## Passage to read
────────────────

Their plea to Fils-Aimé was issued in an open letter signed by the National Human Rights Defense Network, Nou Pap Domi, NÈGÈS MAWON and the Platform of Haitian Human Rights. All have been outspoken about entrenched corruption and lack of accountability for public officials accused of wrongdoing.
They note that in more than a decade few officials have been prosecuted even though Haiti’s anti-corruption unit opened more than 100 cases. Among the most glaring are allegations that more than $2 billion was mismanaged under Venezuela’s PetroCaribe discounted-oil program. Haiti’s Superior Court of Auditors has said the funds, intended to rebuild the country after the 2010 earthquake, were squandered during the administration of former President Michel Martelly.
Fight for accountability
“One of the biggest obstacles we face is impunity — the lack of accountability, the weakness of the judiciary, the weaponization of institutions,” said Pascale Solages, co-founder of the feminist organization NÈGÈS MAWON.
Although the decree has been met largely with silence in Haiti, Solages said her organization and Nou Pap Domi, which led the accountability fight around the Venezuelan oil program, signed the letter as part of their broader campaign for justice, particularly in cases involving women and girls. The presidential council’s 21 months in office, which ended on Feb. 7, was marked not only by allegations of wrongdoing, but thousands of documented cases of rapes for which women and girls received no recourse from the government, she said.
“It was a period of significant corruption and depletion of the public coffers, with little action to help the population in general and women and girls in particular,” she said. “It’s important to bring them face to face with their responsibility and to prevent them from weaponizing the justice system to protect themselves.”
Solages’ group was among those that supported the establishment of the presidential transition in 2024. But the lack of monitoring by others has resulted in “a lack of pressure, a lack of influence, a lack of collective pressure” on the government, she said.
“It says a lot about the state of the country and the context we are living in today,” Solages added, “when [officials] believe they have the power to take such measures at a moment when everyone should revolt and denounce what happened.”
Government approved
Advocates note that the High Court decree wasn’t just approved by the nine-member presidential council, it had the support of everyone in the transition. The decree, later published in the country’s official gazette, Le Moniteur, was signed by Council President Laurent Saint-Cyr, Fils-Aimé and all 18 cabinet ministers.
“There isn’t one person who doesn’t benefit from this,” said Ducena.

────────────────

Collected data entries

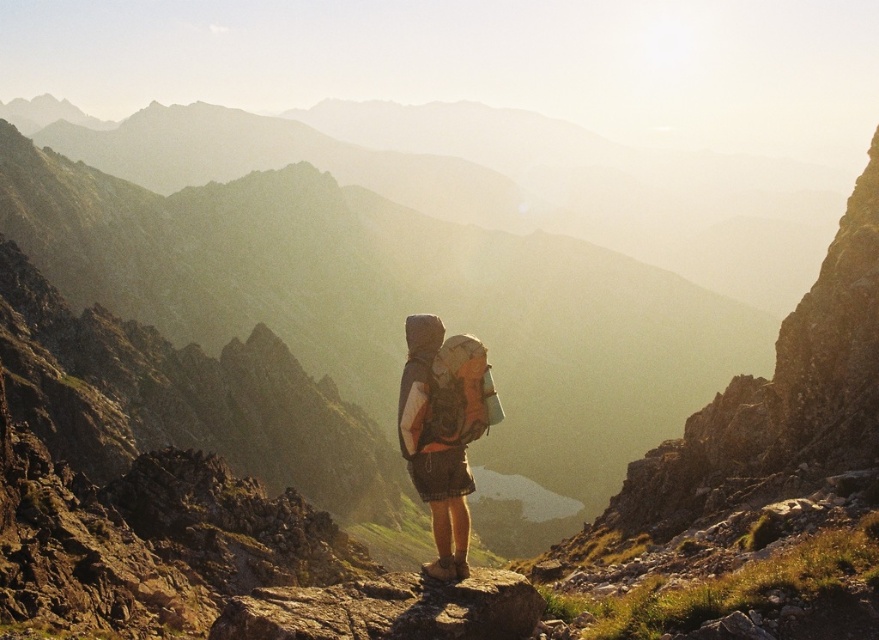
Which is below, rusty rock at center or matte gray backpack at center?

rusty rock at center is below.

Is point (256, 600) less distant than point (442, 376)?

Yes, point (256, 600) is closer to viewer.

Where is `rusty rock at center`? rusty rock at center is located at coordinates (387, 609).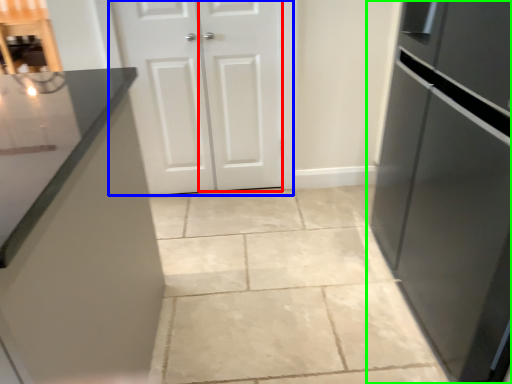
Question: Which object is the farthest from door (highlighted by a red box)? Choose among these: door (highlighted by a blue box) or refrigerator (highlighted by a green box).

Choices:
 (A) door
 (B) refrigerator

Answer: (B)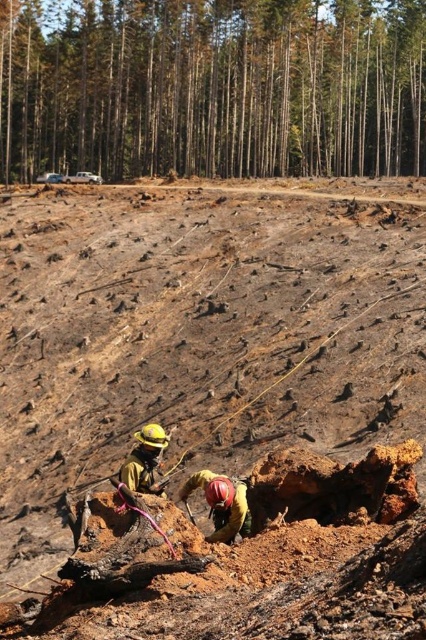
Question: Which object is the closest to the brown wood tree at upper center?

Choices:
 (A) hard hat helmet at center
 (B) yellow hard hat at lower left

Answer: (A)

Question: Can you confirm if brown wood tree at upper center is positioned above hard hat helmet at center?

Choices:
 (A) yes
 (B) no

Answer: (A)

Question: Is brown soil at center smaller than brown wood tree at upper center?

Choices:
 (A) no
 (B) yes

Answer: (B)

Question: Can you confirm if brown wood tree at upper center is positioned above hard hat helmet at center?

Choices:
 (A) yes
 (B) no

Answer: (A)

Question: Which point is farther to the camera?

Choices:
 (A) pos(143,458)
 (B) pos(26,26)
 (C) pos(43,525)
 (D) pos(227,486)

Answer: (B)

Question: Which point is closer to the camera?

Choices:
 (A) (43, 58)
 (B) (411, 352)

Answer: (B)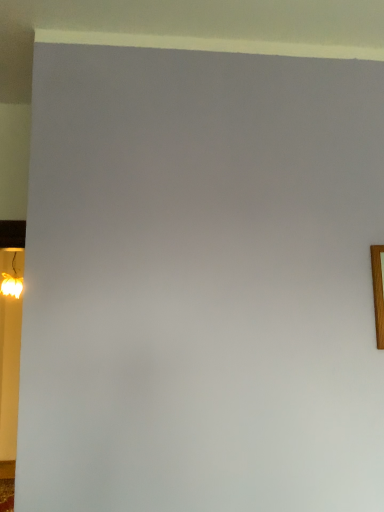
This screenshot has height=512, width=384. What do you see at coordinates (378, 291) in the screenshot?
I see `wooden picture frame at right` at bounding box center [378, 291].

Locate an element on the screen. wooden picture frame at right is located at coordinates (378, 291).

Identify the location of wooden picture frame at right. The width and height of the screenshot is (384, 512). (378, 291).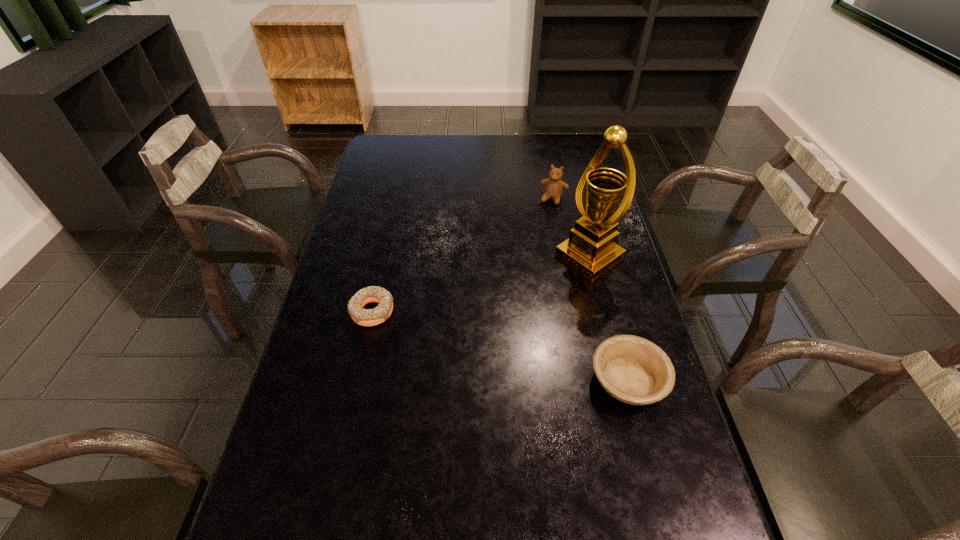
Locate an element on the screen. The height and width of the screenshot is (540, 960). free space at the far edge is located at coordinates (419, 150).

The width and height of the screenshot is (960, 540). Identify the location of vacant space at the near edge of the desktop. (351, 535).

The width and height of the screenshot is (960, 540). In order to click on vacant area at the left edge in this screenshot , I will do `click(300, 378)`.

Find the location of a particular element. vacant space at the right edge is located at coordinates (576, 189).

The width and height of the screenshot is (960, 540). Identify the location of vacant area at the far right corner. (574, 137).

The image size is (960, 540). In order to click on blank space at the near right corner of the desktop in this screenshot , I will do pyautogui.click(x=679, y=519).

The height and width of the screenshot is (540, 960). In order to click on free space that is in between the bowl and the tallest object in this screenshot , I will do pyautogui.click(x=609, y=319).

I want to click on unoccupied area between the doughnut and the third shortest object, so click(463, 255).

Find the location of a particular element. free space between the nearest object and the teddy bear is located at coordinates (590, 289).

You are a GUI agent. You are given a task and a screenshot of the screen. Output one action in this format:
    pyautogui.click(x=<x>, y=<y>)
    Task: Click on the blank region between the tallest object and the leftmost object
    
    Given the screenshot: What is the action you would take?
    pyautogui.click(x=481, y=284)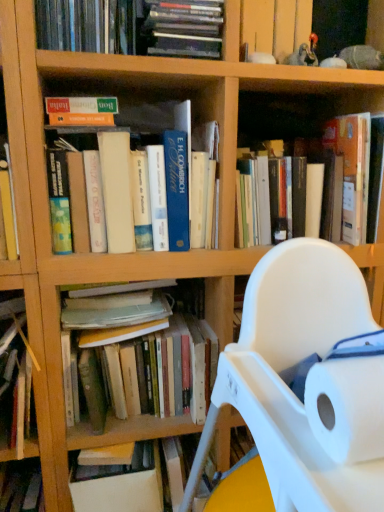
Question: Which is correct: matte green book at upper left, placed as the fifth book when sorted from bottom to top, is inside hardcover books at upper left, arranged as the 4th book when viewed from the top, or outside of it?

Choices:
 (A) outside
 (B) inside

Answer: (B)

Question: From their relative heights in the image, would you say matte green book at upper left, which is counted as the second book, starting from the top, is taller or shorter than hardcover books at upper left, which appears as the third book when ordered from the bottom?

Choices:
 (A) tall
 (B) short

Answer: (B)

Question: Estimate the real-world distances between objects in this image. Which object is closer to the hardcover book at center, the 3th book positioned from the top?

Choices:
 (A) white plastic chair at center
 (B) hardcover books at center, acting as the 1th book starting from the bottom
 (C) white paper at right
 (D) hardcover book at lower left, which is the second book in bottom-to-top order
 (E) matte green book at upper left, which is counted as the second book, starting from the top

Answer: (A)

Question: Based on their relative distances, which object is farther from the white paper at right?

Choices:
 (A) hardcover book at center, the 3th book positioned from the top
 (B) matte green book at upper left, placed as the fifth book when sorted from bottom to top
 (C) white plastic chair at center
 (D) hardcover books at upper left, arranged as the 4th book when viewed from the top
 (E) hardcover books at upper center, the first book positioned from the top

Answer: (E)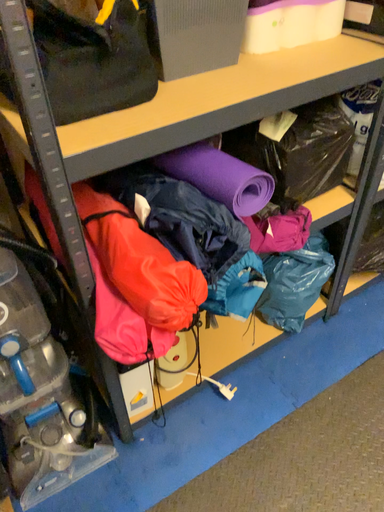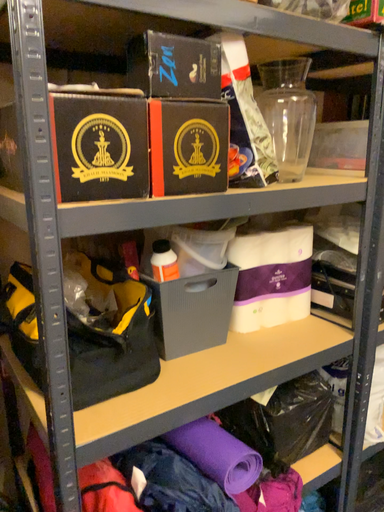
Question: How did the camera likely rotate when shooting the video?

Choices:
 (A) rotated upward
 (B) rotated downward

Answer: (A)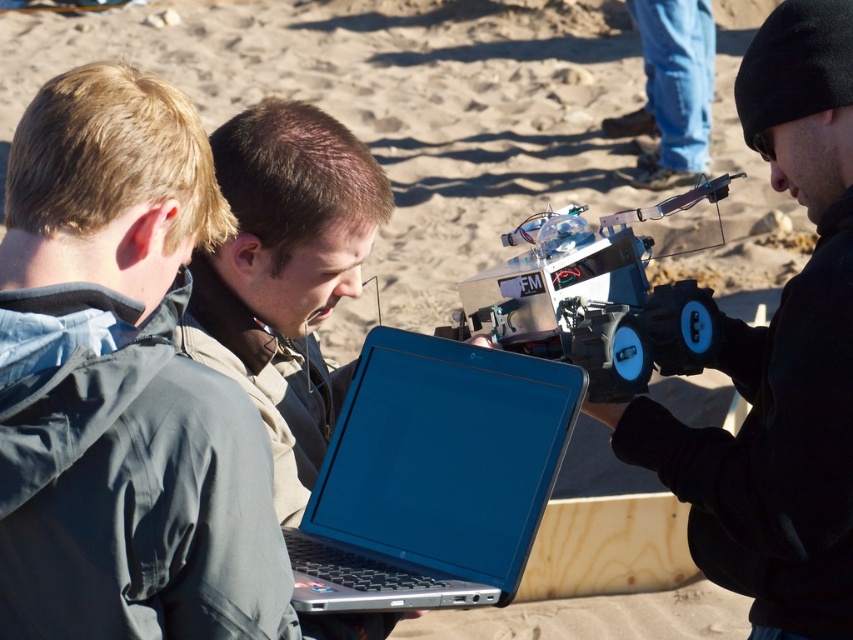
You are a drone operator trying to land a drone on the blue glossy laptop at center. The drone has a GPS coordinate of point (x=432, y=476). Is this point on the blue glossy laptop at center?

Yes, the point (x=432, y=476) is on the blue glossy laptop at center, so the drone can land there.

────────────────

## Tasks to perform
**1.** In the article, what were the PetroCaribe funds intended for?
**2.** Update the article from "Government approved" to "18 cabinet ministers.", replacing "nine-member" with "nine-person".
**3.** Name every organization the article says signed the open letter to Fils-Aimé.

## Solutions by task
**1.** They were intended to rebuild the country after the 2010 earthquake.

**2.**
Government approved
Advocates note that the High Court decree wasn’t just approved by the nine-person presidential council, it had the support of everyone in the transition. The decree, later published in the country’s official gazette, Le Moniteur, was signed by Council President Laurent Saint-Cyr, Fils-Aimé and all 18 cabinet ministers.

**3.** National Human Rights Defense Network, Nou Pap Domi, NÈGÈS MAWON, Platform of Haitian Human Rights